Exercise brief
Filter the listing below down to the lines with the word "carry" and copy those.

Data to examine
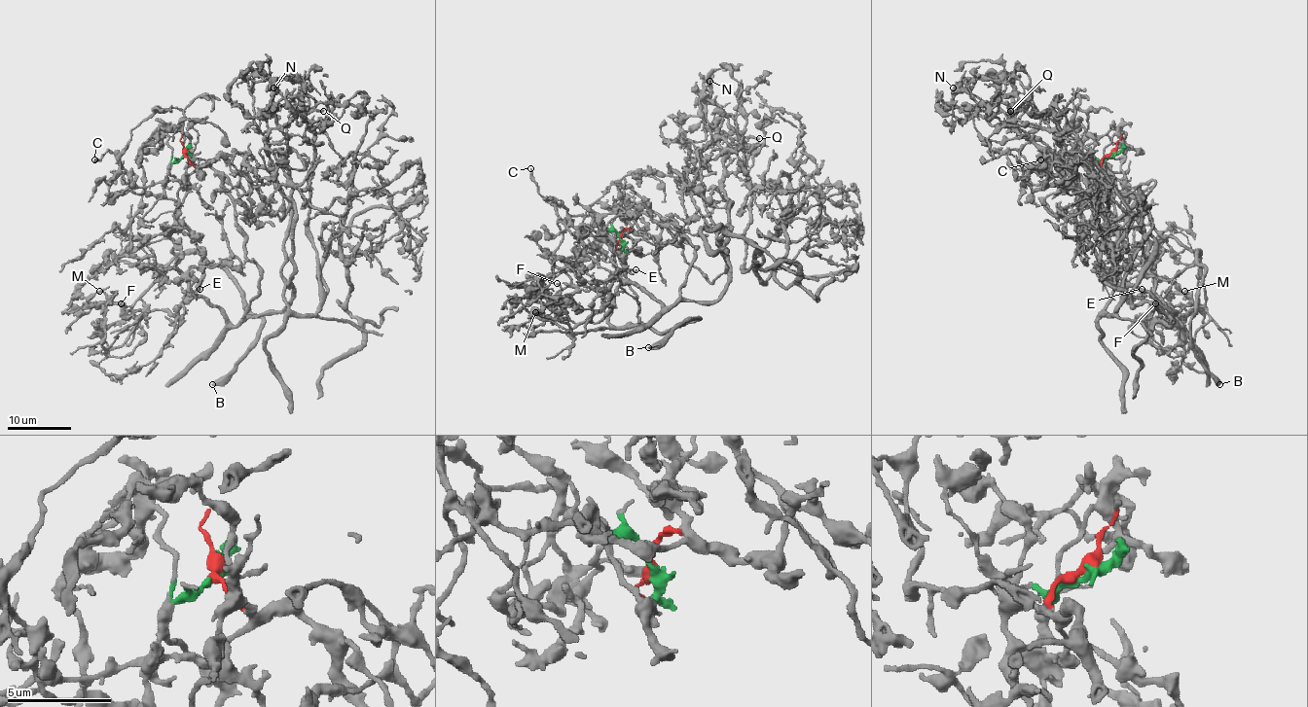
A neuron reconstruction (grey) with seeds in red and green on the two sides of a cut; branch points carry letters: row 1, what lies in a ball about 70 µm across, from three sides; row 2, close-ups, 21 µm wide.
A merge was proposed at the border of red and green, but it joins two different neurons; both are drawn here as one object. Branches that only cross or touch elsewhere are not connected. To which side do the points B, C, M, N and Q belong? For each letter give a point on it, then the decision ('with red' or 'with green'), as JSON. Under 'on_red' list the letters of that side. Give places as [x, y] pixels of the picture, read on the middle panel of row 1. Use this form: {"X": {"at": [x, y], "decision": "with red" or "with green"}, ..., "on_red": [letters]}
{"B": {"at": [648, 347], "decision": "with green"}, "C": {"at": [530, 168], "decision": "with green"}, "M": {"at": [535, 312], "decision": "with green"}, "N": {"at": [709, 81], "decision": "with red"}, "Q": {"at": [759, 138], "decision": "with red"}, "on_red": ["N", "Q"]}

---

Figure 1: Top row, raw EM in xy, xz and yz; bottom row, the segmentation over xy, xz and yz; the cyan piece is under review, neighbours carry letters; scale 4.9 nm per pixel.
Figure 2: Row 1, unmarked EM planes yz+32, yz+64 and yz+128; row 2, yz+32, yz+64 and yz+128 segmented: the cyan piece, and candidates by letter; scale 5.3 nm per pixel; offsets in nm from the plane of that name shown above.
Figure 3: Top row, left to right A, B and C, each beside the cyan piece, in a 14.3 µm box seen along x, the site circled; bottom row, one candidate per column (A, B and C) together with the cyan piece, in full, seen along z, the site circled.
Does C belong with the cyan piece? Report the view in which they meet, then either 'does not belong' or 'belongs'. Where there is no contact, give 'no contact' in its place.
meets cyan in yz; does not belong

Exercise result
A neuron reconstruction (grey) with seeds in red and green on the two sides of a cut; branch points carry letters: row 1, what lies in a ball about 70 µm across, from three sides; row 2, close-ups, 21 µm wide.
Figure 1: Top row, raw EM in xy, xz and yz; bottom row, the segmentation over xy, xz and yz; the cyan piece is under review, neighbours carry letters; scale 4.9 nm per pixel.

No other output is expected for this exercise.